While the spread of COVID-19 continues to impact the country, advisors could have better prepared clients for the chaos by relaying the inevitability of unforeseen events and finding ways to mitigate their impact, according to panelists speaking at the virtual Riskalyze Fearless Week conference. The session also looked ahead to what was in store for advisors and clients in the coming year.
Bill Simonet, a managing principal at the central Texas-based Simonet Financial Group, said his existing clients had already been ready for this kind of unforeseen change that might wreak havoc in the market and in their own lives. He cited death, disability, disease, living longer and (at times) divorce as examples of the kinds of changes that any investor could find difficult to predict.
“If you were working with me for a year or more, you were well-prepared that things may change, and one of the things we were trying to prepare you for was that we can’t control the things we don’t know about,” he said. “What’s important for you is to have a path. Where the conversations with existing clients have gone is ‘can you reaffirm that we can continue on this path? Can we still retire in five, 10 or 15 years?’”
Additionally, some firms already had clients all across the country and were adept at conducting virtual client meetings even before the pandemic hit.
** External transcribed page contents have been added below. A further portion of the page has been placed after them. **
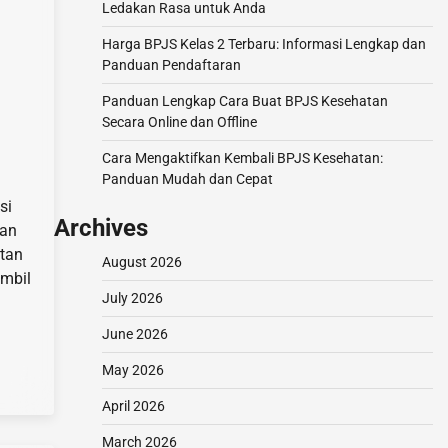
Ledakan Rasa untuk Anda
Harga BPJS Kelas 2 Terbaru: Informasi Lengkap dan
Panduan Pendaftaran
Panduan Lengkap Cara Buat BPJS Kesehatan
Secara Online dan Offline
Cara Mengaktifkan Kembali BPJS Kesehatan:
Panduan Mudah dan Cepat
si
Archives
gan
tan
August 2026
ambil
July 2026
June 2026
May 2026
April 2026
March 2026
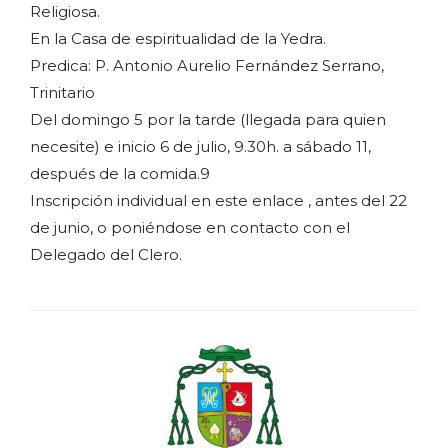
Religiosa.
En la Casa de espiritualidad de la Yedra.
Predica: P. Antonio Aurelio Fernández Serrano,
Trinitario
Del domingo 5 por la tarde (llegada para quien
necesite) e inicio 6 de julio, 9.30h. a sábado 11,
después de la comida.9
Inscripción individual en este enlace , antes del 22
de junio, o poniéndose en contacto con el
Delegado del Clero.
René Nourse, founder of Los Angeles-based Urban Wealth Management Group, said the firm often held virtual meetings for clients who preferred it even when they lived only 10 miles away.
The panel, which also included Sara Glakas, founder of Austin, Texas-based Black Barn Financial and moderator Gavin Spitzner, president of N.J.'s Wealth Consulting Partners, also discussed the importance of client segmentation in firm growth and the need for a greater focus on diversity in both the financial services workforce and client base.
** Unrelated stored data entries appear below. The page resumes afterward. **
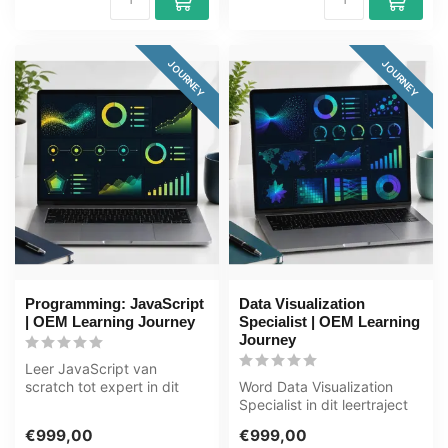
JOURNEY
JOURNEY
Programming: JavaScript
Data Visualization
| OEM Learning Journey
Specialist | OEM Learning
Journey
Leer JavaScript van
scratch tot expert in dit
Word Data Visualization
leertraject van 80+ uur.
Specialist in dit leertraject
JavaScrip...
van 100+ uur. U leert data...
€999,00
€999,00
“I would say we still have a lot of work to do,” Nourse said, on improving diversity among clients and advisors. “The good news is that a lot of people and firms in this industry are paying attention to the fact that some changes need to take place.”
Nourse also noted that using assets under management as a barometer for taking on a client could be problematic, citing data showing the liquid assets of a typical white family was about $170,000, compared to $17,000 for the average Black family.
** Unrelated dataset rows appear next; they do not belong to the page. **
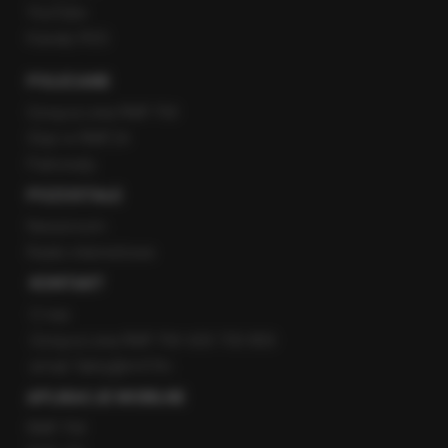
YouTube
Kanały RSS
POLECANE
Gorąca Linia RMF FM
Staż w RMF24
Patronaty
POZOSTAŁE
Newsroom
Radio internetowe
KONTAKT
O nas
Gorąca Linia RMF FM: 600 700 800
email: fakty@rmf.fm
APLIKACJE MOBILNE
RMF FM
Simonet said that many Black men and women might be reluctant to invest, preferring tangible assets that can be transferred to children without fear of it being taken. He also said that the paltry number of financial institutions and options in the Black and brown communities exacerbated the problem.
“Black and brown people spend trillions of dollars and put money into this economy on an ongoing basis,” he said. “Yet, in terms of representation, banks, transportation, financial institutions, you won’t find those in areas of color that you will in areas that are upper-class or primarily Caucasian. You just won’t.”
Simonet said he often speaks to churches, youth groups and other organizations to relate his story, and show that there are paths and career options that lead to success, but that the support system must be stronger.
“What we’ve done as a firm is we’ve made it a mission and made it a passion of ours to be a part of any conversation that allows us to further the opportunities and chances to take that step to be successful, because it just flat out is not enough as it stands now,” he said.
Glakas spoke about how she found the kinds of clients who would best propel her firm forward. She recalled an airline flight several years ago in which she started writing the adjectives that would describe the kind of clients that are the greatest to work with. She found that she sought clients who were forward-looking and brave, while being optimistic and competitive with a growth mindset. This enabled her to focus on the clients who would offer the best chance at a successful partnership.
“Who are the clients who are a joy to work with?” she asked. “And how do we duplicate that?